[Provided records — start]
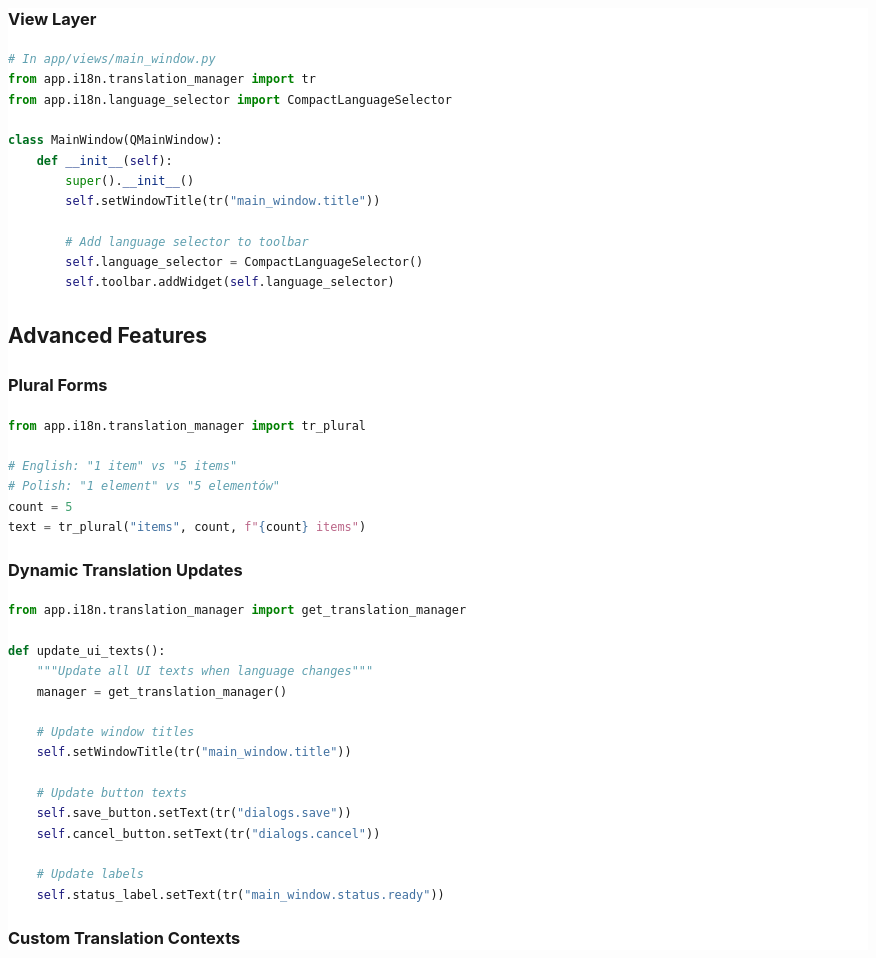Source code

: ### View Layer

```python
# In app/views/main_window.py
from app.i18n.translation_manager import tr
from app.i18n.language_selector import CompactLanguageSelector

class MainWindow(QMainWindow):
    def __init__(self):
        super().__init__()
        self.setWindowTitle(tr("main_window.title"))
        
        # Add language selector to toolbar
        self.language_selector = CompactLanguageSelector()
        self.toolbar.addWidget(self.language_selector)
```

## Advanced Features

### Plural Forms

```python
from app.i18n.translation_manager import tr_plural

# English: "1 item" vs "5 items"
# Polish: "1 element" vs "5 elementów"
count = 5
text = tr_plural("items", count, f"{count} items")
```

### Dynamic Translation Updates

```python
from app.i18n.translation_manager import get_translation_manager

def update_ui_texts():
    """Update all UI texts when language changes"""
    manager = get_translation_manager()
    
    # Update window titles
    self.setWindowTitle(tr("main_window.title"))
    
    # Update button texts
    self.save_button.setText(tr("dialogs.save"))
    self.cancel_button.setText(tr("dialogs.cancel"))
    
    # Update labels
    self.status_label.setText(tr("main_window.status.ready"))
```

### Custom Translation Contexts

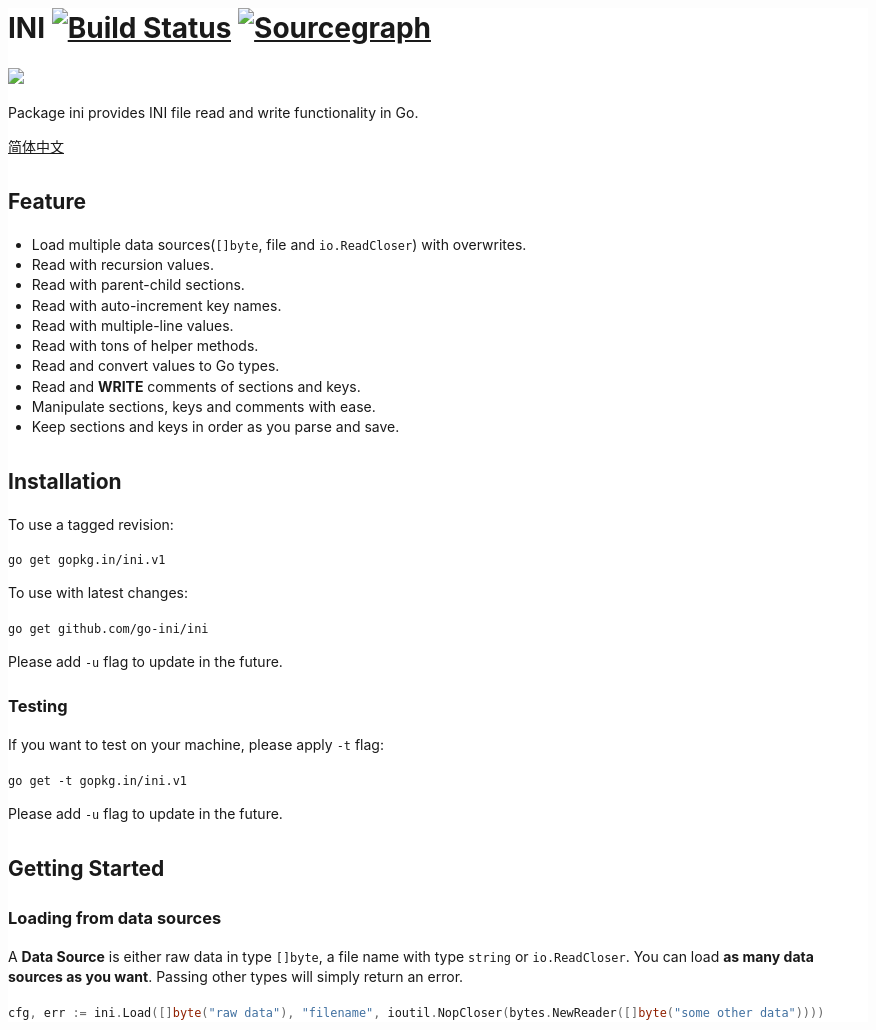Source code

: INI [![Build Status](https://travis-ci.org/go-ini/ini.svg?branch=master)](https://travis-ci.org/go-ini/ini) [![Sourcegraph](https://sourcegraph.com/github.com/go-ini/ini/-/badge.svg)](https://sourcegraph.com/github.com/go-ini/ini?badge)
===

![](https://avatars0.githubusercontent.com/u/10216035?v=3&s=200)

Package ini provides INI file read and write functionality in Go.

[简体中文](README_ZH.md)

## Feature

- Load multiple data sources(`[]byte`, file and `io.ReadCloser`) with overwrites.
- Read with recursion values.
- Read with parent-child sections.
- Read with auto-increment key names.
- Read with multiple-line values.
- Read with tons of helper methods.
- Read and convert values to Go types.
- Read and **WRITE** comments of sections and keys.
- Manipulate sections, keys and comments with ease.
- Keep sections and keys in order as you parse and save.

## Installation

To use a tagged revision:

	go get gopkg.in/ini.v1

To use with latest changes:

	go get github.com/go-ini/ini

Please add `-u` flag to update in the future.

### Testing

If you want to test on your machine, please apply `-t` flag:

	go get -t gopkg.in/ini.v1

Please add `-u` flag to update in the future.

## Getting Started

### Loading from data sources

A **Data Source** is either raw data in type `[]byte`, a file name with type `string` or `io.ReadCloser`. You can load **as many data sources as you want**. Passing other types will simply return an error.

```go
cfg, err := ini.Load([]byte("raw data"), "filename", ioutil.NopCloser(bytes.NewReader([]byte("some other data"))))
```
[Provided records — finish]
### What is needed
Your output should be the lines from the one with "If you want" through the end of the records above, copied exactly.

### Reply
If you want to test on your machine, please apply `-t` flag:

	go get -t gopkg.in/ini.v1

Please add `-u` flag to update in the future.

## Getting Started

### Loading from data sources

A **Data Source** is either raw data in type `[]byte`, a file name with type `string` or `io.ReadCloser`. You can load **as many data sources as you want**. Passing other types will simply return an error.

```go
cfg, err := ini.Load([]byte("raw data"), "filename", ioutil.NopCloser(bytes.NewReader([]byte("some other data"))))
```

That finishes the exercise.